International Day of Forests
The International Day of Forests is observed annually on 21 March to raise awareness of importance of forests to people. It also seeks to highlight vital role played by forests in poverty eradication, environmental sustainability and food security. The theme for year 2019 is “Forests and Education”. It seeks to raise awareness on how sustainably managed forests provide wide array of contributions in this area. It will also provide opportunity to highlight specific forest contributions to 2030 Agenda for Sustainable Development (Sustainable Development Goals).
- International Day of Forests was proclaimed by United Nations General Assembly (UNGA) by adopting resolution A/RES/67/200 in November 2012.
- The resolution encourages all Member States to organize activities for creating awareness relating to all types of forests.
- The first International Day of Forests was observed on 21 March 2013 and since then it is observed annually.
- The theme for each International Day of Forests is chosen by Collaborative Partnership on Forests.
Collaborative Partnership on Forests (CPF)
- It is informal, voluntary arrangement among 14 international organizations and secretariats with substantial programmes on forests.
- It was established in April 2001. It is chaired by Food and Agriculture Organisation (FAO) and is serviced by the United Nations Forum on Forests (UNFF) Secretariat.
- It aims to promote sustainable management of all types of forests and to strengthen long-term political commitment to this end.
- Its objectives are to support work of UNFF and its member countries and to enhance cooperation and coordination on forest issues.
- It provides common platform to its member organisations to streamline and align their work and to find ways of improving forest management and conservation and the production and trade of forest products.

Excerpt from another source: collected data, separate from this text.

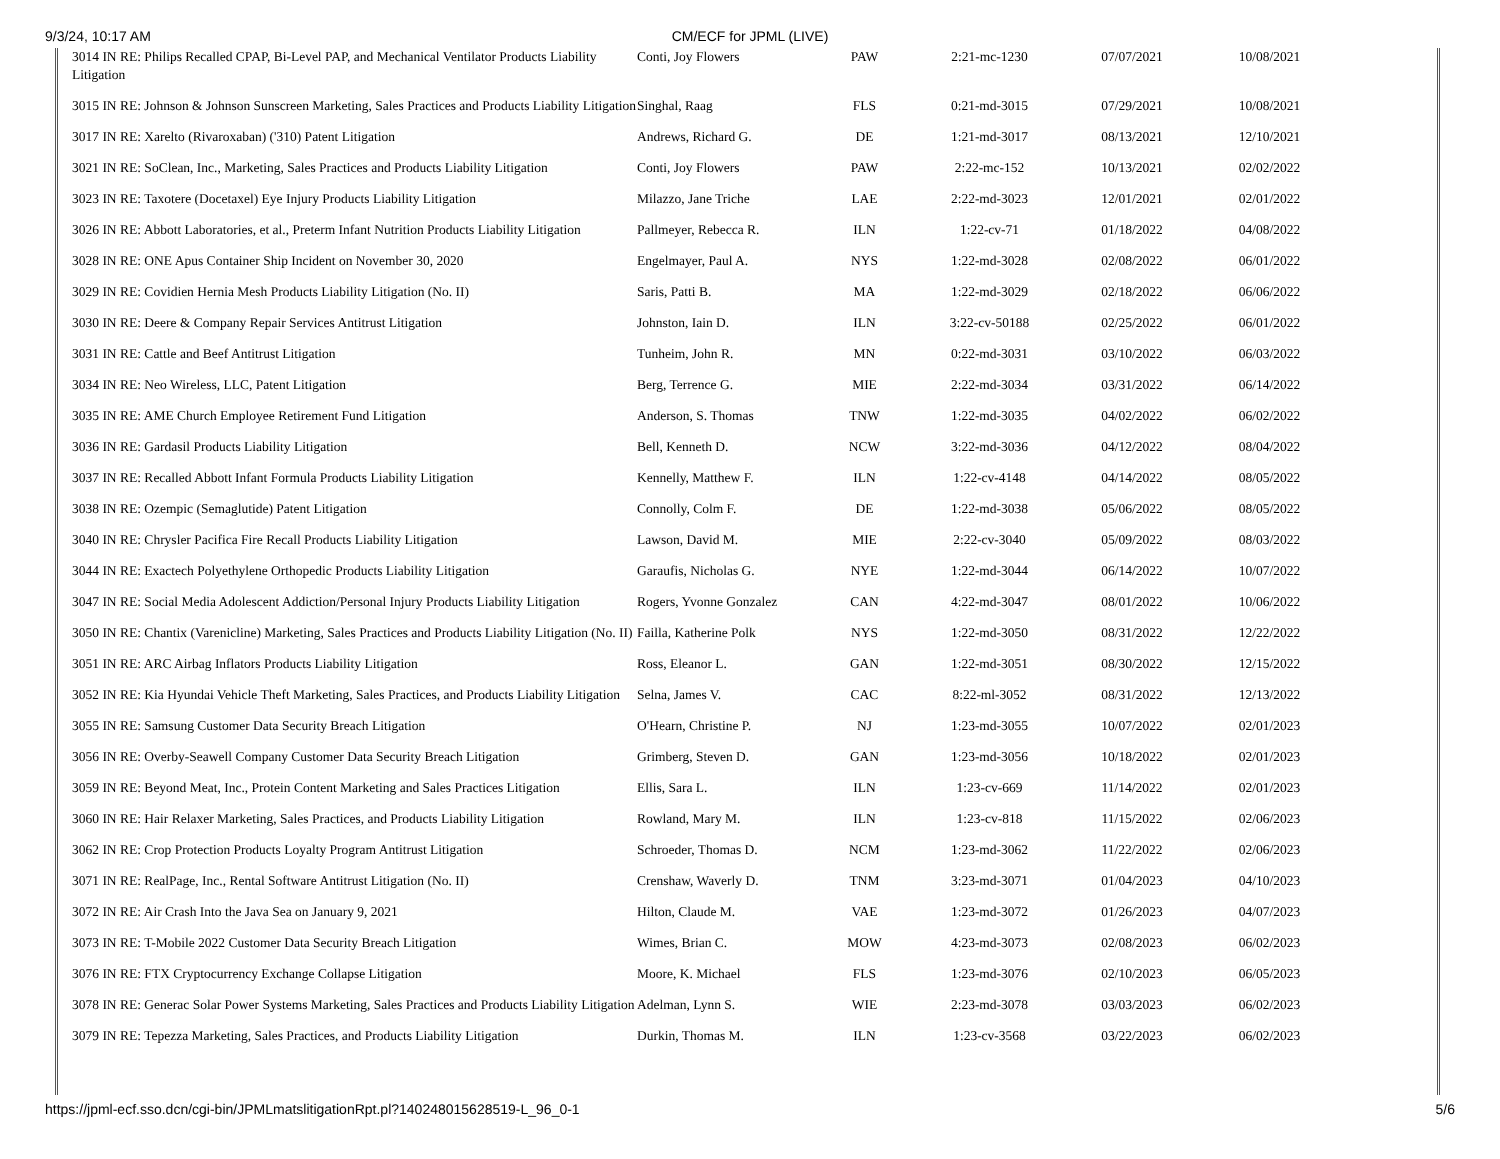9/3/24, 10:17 AM
CM/ECF for JPML (LIVE)
| 3014 IN RE: Philips Recalled CPAP, Bi-Level PAP, and Mechanical Ventilator Products Liability Litigation | Conti, Joy Flowers | PAW | 2:21-mc-1230 | 07/07/2021 | 10/08/2021 |
| 3015 IN RE: Johnson & Johnson Sunscreen Marketing, Sales Practices and Products Liability Litigation | Singhal, Raag | FLS | 0:21-md-3015 | 07/29/2021 | 10/08/2021 |
| 3017 IN RE: Xarelto (Rivaroxaban) ('310) Patent Litigation | Andrews, Richard G. | DE | 1:21-md-3017 | 08/13/2021 | 12/10/2021 |
| 3021 IN RE: SoClean, Inc., Marketing, Sales Practices and Products Liability Litigation | Conti, Joy Flowers | PAW | 2:22-mc-152 | 10/13/2021 | 02/02/2022 |
| 3023 IN RE: Taxotere (Docetaxel) Eye Injury Products Liability Litigation | Milazzo, Jane Triche | LAE | 2:22-md-3023 | 12/01/2021 | 02/01/2022 |
| 3026 IN RE: Abbott Laboratories, et al., Preterm Infant Nutrition Products Liability Litigation | Pallmeyer, Rebecca R. | ILN | 1:22-cv-71 | 01/18/2022 | 04/08/2022 |
| 3028 IN RE: ONE Apus Container Ship Incident on November 30, 2020 | Engelmayer, Paul A. | NYS | 1:22-md-3028 | 02/08/2022 | 06/01/2022 |
| 3029 IN RE: Covidien Hernia Mesh Products Liability Litigation (No. II) | Saris, Patti B. | MA | 1:22-md-3029 | 02/18/2022 | 06/06/2022 |
| 3030 IN RE: Deere & Company Repair Services Antitrust Litigation | Johnston, Iain D. | ILN | 3:22-cv-50188 | 02/25/2022 | 06/01/2022 |
| 3031 IN RE: Cattle and Beef Antitrust Litigation | Tunheim, John R. | MN | 0:22-md-3031 | 03/10/2022 | 06/03/2022 |
| 3034 IN RE: Neo Wireless, LLC, Patent Litigation | Berg, Terrence G. | MIE | 2:22-md-3034 | 03/31/2022 | 06/14/2022 |
| 3035 IN RE: AME Church Employee Retirement Fund Litigation | Anderson, S. Thomas | TNW | 1:22-md-3035 | 04/02/2022 | 06/02/2022 |
| 3036 IN RE: Gardasil Products Liability Litigation | Bell, Kenneth D. | NCW | 3:22-md-3036 | 04/12/2022 | 08/04/2022 |
| 3037 IN RE: Recalled Abbott Infant Formula Products Liability Litigation | Kennelly, Matthew F. | ILN | 1:22-cv-4148 | 04/14/2022 | 08/05/2022 |
| 3038 IN RE: Ozempic (Semaglutide) Patent Litigation | Connolly, Colm F. | DE | 1:22-md-3038 | 05/06/2022 | 08/05/2022 |
| 3040 IN RE: Chrysler Pacifica Fire Recall Products Liability Litigation | Lawson, David M. | MIE | 2:22-cv-3040 | 05/09/2022 | 08/03/2022 |
| 3044 IN RE: Exactech Polyethylene Orthopedic Products Liability Litigation | Garaufis, Nicholas G. | NYE | 1:22-md-3044 | 06/14/2022 | 10/07/2022 |
| 3047 IN RE: Social Media Adolescent Addiction/Personal Injury Products Liability Litigation | Rogers, Yvonne Gonzalez | CAN | 4:22-md-3047 | 08/01/2022 | 10/06/2022 |
| 3050 IN RE: Chantix (Varenicline) Marketing, Sales Practices and Products Liability Litigation (No. II) | Failla, Katherine Polk | NYS | 1:22-md-3050 | 08/31/2022 | 12/22/2022 |
| 3051 IN RE: ARC Airbag Inflators Products Liability Litigation | Ross, Eleanor L. | GAN | 1:22-md-3051 | 08/30/2022 | 12/15/2022 |
| 3052 IN RE: Kia Hyundai Vehicle Theft Marketing, Sales Practices, and Products Liability Litigation | Selna, James V. | CAC | 8:22-ml-3052 | 08/31/2022 | 12/13/2022 |
| 3055 IN RE: Samsung Customer Data Security Breach Litigation | O'Hearn, Christine P. | NJ | 1:23-md-3055 | 10/07/2022 | 02/01/2023 |
| 3056 IN RE: Overby-Seawell Company Customer Data Security Breach Litigation | Grimberg, Steven D. | GAN | 1:23-md-3056 | 10/18/2022 | 02/01/2023 |
| 3059 IN RE: Beyond Meat, Inc., Protein Content Marketing and Sales Practices Litigation | Ellis, Sara L. | ILN | 1:23-cv-669 | 11/14/2022 | 02/01/2023 |
| 3060 IN RE: Hair Relaxer Marketing, Sales Practices, and Products Liability Litigation | Rowland, Mary M. | ILN | 1:23-cv-818 | 11/15/2022 | 02/06/2023 |
| 3062 IN RE: Crop Protection Products Loyalty Program Antitrust Litigation | Schroeder, Thomas D. | NCM | 1:23-md-3062 | 11/22/2022 | 02/06/2023 |
| 3071 IN RE: RealPage, Inc., Rental Software Antitrust Litigation (No. II) | Crenshaw, Waverly D. | TNM | 3:23-md-3071 | 01/04/2023 | 04/10/2023 |
| 3072 IN RE: Air Crash Into the Java Sea on January 9, 2021 | Hilton, Claude M. | VAE | 1:23-md-3072 | 01/26/2023 | 04/07/2023 |
| 3073 IN RE: T-Mobile 2022 Customer Data Security Breach Litigation | Wimes, Brian C. | MOW | 4:23-md-3073 | 02/08/2023 | 06/02/2023 |
| 3076 IN RE: FTX Cryptocurrency Exchange Collapse Litigation | Moore, K. Michael | FLS | 1:23-md-3076 | 02/10/2023 | 06/05/2023 |
| 3078 IN RE: Generac Solar Power Systems Marketing, Sales Practices and Products Liability Litigation | Adelman, Lynn S. | WIE | 2:23-md-3078 | 03/03/2023 | 06/02/2023 |
| 3079 IN RE: Tepezza Marketing, Sales Practices, and Products Liability Litigation | Durkin, Thomas M. | ILN | 1:23-cv-3568 | 03/22/2023 | 06/02/2023 |
https://jpml-ecf.sso.dcn/cgi-bin/JPMLmatslitigationRpt.pl?140248015628519-L_96_0-1 5/6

India State of Forest Report (ISFR) – 2017
The Ministry of Environment, Forest and Climate Change (MoEFCC) recently released India State of Forest Report (ISFR) 2017. It has revealed that total forest and tree cover in India has increased of over 8,021 sq km (about 80.20 million hectare) which is one percent increase from 2015.
Key Findings of ISFR 2017
- The increase in the forest cover has been observed as 6,778 sq km and that of tree cover as 1, 243 sq km.

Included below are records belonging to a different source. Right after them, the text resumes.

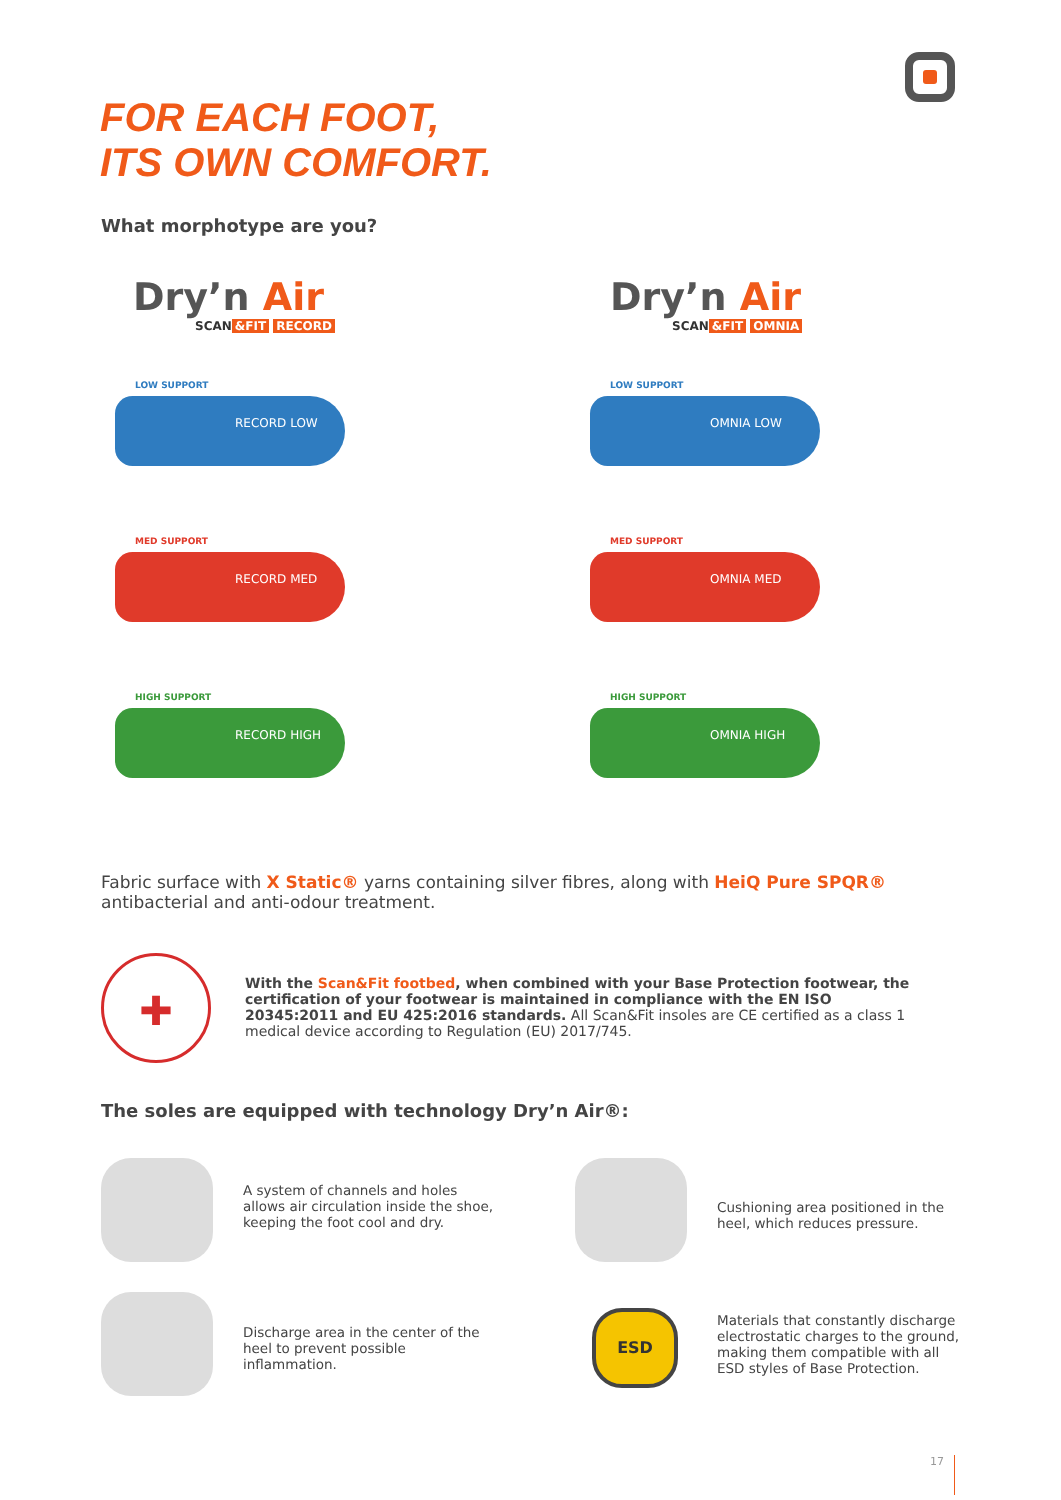FOR EACH FOOT,
ITS OWN COMFORT.
What morphotype are you?
Dry’n Air
SCAN &FIT RECORD
Dry’n Air
SCAN &FIT OMNIA
LOW SUPPORT
RECORD LOW
MED SUPPORT
RECORD MED
HIGH SUPPORT
RECORD HIGH
LOW SUPPORT
OMNIA LOW
MED SUPPORT
OMNIA MED
HIGH SUPPORT
OMNIA HIGH
Fabric surface with X Static® yarns containing silver fibres, along with HeiQ Pure SPQR® antibacterial and anti-odour treatment.
✚
With the Scan&Fit footbed, when combined with your Base Protection footwear, the certification of your footwear is maintained in compliance with the EN ISO 20345:2011 and EU 425:2016 standards. All Scan&Fit insoles are CE certified as a class 1 medical device according to Regulation (EU) 2017/745.
The soles are equipped with technology Dry’n Air®:
A system of channels and holes allows air circulation inside the shoe, keeping the foot cool and dry.
Cushioning area positioned in the heel, which reduces pressure.
Discharge area in the center of the heel to prevent possible inflammation.
ESD
Materials that constantly discharge electrostatic charges to the ground, making them compatible with all ESD styles of Base Protection.
17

- The total forest and tree cover is 24.39% of geographical area of the country.
- The increase in forest cover has been observed in Very Dense Forest (VDF) which absorbs maximum carbon dioxide from the atmosphere.
- It is followed by increase in forest cover in open forest.
India’s Global Position
- India is ranked 10th in world, with 24.4% of land area under forest and tree cover, even though it accounts for 2.4 % of the world surface area and sustains needs of 17 % of human and 18 % livestock population.

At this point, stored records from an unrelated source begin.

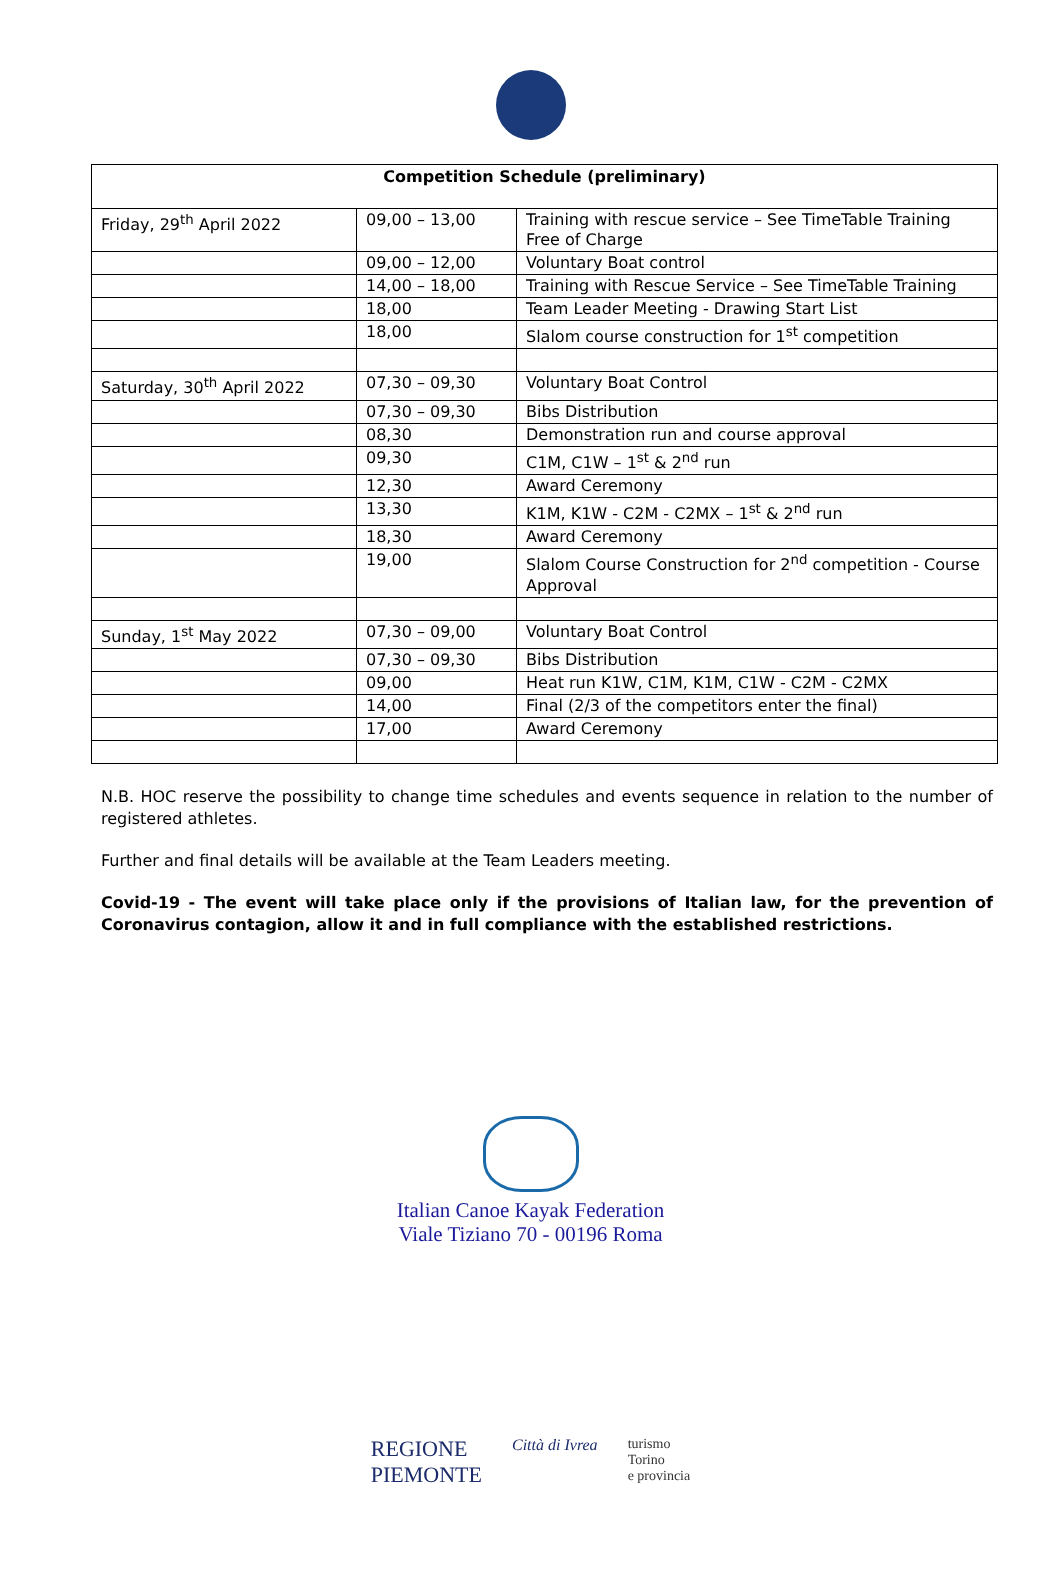| Competition Schedule (preliminary) | | |
| --- | --- | --- |
| Friday, 29<sup>th</sup> April 2022 | 09,00 – 13,00 | Training with rescue service – See TimeTable Training Free of Charge |
| | 09,00 – 12,00 | Voluntary Boat control |
| | 14,00 – 18,00 | Training with Rescue Service – See TimeTable Training |
| | 18,00 | Team Leader Meeting - Drawing Start List |
| | 18,00 | Slalom course construction for 1<sup>st</sup> competition |
| Saturday, 30<sup>th</sup> April 2022 | 07,30 – 09,30 | Voluntary Boat Control |
| | 07,30 – 09,30 | Bibs Distribution |
| | 08,30 | Demonstration run and course approval |
| | 09,30 | C1M, C1W – 1<sup>st</sup> & 2<sup>nd</sup> run |
| | 12,30 | Award Ceremony |
| | 13,30 | K1M, K1W - C2M - C2MX – 1<sup>st</sup> & 2<sup>nd</sup> run |
| | 18,30 | Award Ceremony |
| | 19,00 | Slalom Course Construction for 2<sup>nd</sup> competition - Course Approval |
| Sunday, 1<sup>st</sup> May 2022 | 07,30 – 09,00 | Voluntary Boat Control |
| | 07,30 – 09,30 | Bibs Distribution |
| | 09,00 | Heat run K1W, C1M, K1M, C1W - C2M - C2MX |
| | 14,00 | Final (2/3 of the competitors enter the final) |
| | 17,00 | Award Ceremony |
N.B. HOC reserve the possibility to change time schedules and events sequence in relation to the number of registered athletes.
Further and final details will be available at the Team Leaders meeting.
Covid-19 - The event will take place only if the provisions of Italian law, for the prevention of Coronavirus contagion, allow it and in full compliance with the established restrictions.
Italian Canoe Kayak Federation
Viale Tiziano 70 - 00196 Roma
REGIONE
PIEMONTE Città di Ivrea turismo
Torino
e provincia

- India was placed 8th in list of Top Ten nations reporting the greatest annual net gain in forest area.
- 15 states/UTs have above 33% of geographical area under forest cover.
- About 40% of country’s forest cover is present in 9 large contiguous patches of the size of 10, 000 sq.km, or more.
7 States/UTs have more than 75% forest cover: Mizoram, Lakshadweep, Andaman & Nicobar Islands, Arunachal Pradesh, Nagaland, Meghalaya and Manipur.
8 States/UTs have forest cover between 33% to 75%: Tripura, Goa, Sikkim, Kerala, Uttarakhand, Dadra & Nagar Haveli, Chhattisgarh and Assam.
Top 5 States with maximum increase in forest cover: Andhra Pradesh (2141 sq km), followed by Karnataka (1101 sq km) and Kerala (1043 sq km), Odisha (885 sq kms) and Telangana (565 sq kms).
Top 5 States with maximum Forest cover (in terms of area): Madhya Pradesh (77,414 sq km) Arunachal Pradesh (66,964 sq km) and Chhattisgarh (55,547 sq km).
Top states with highest Forest cover in terms of percentage geographical area: Lakshadweep with (90.33%), Mizoram (86.27%) and Andaman & Nicobar Islands (81.73%)
Top 5 states where forest cover has decreased:
- Mizoram (531 sq km), Nagaland (450 sq km), Arunachal Pradesh (190 sq km), Tripura (164 sq km) and Meghalaya (116 sq km).
- These states are in North Eastern region of the country where total forest cover is very high i.e. more than 70% in each state.
- The main reasons for decrease are shifting cultivation, rotational felling, other biotic pressures, diversion of forest lands for developmental activities, submergence of forest cover, agriculture expansion and natural disasters.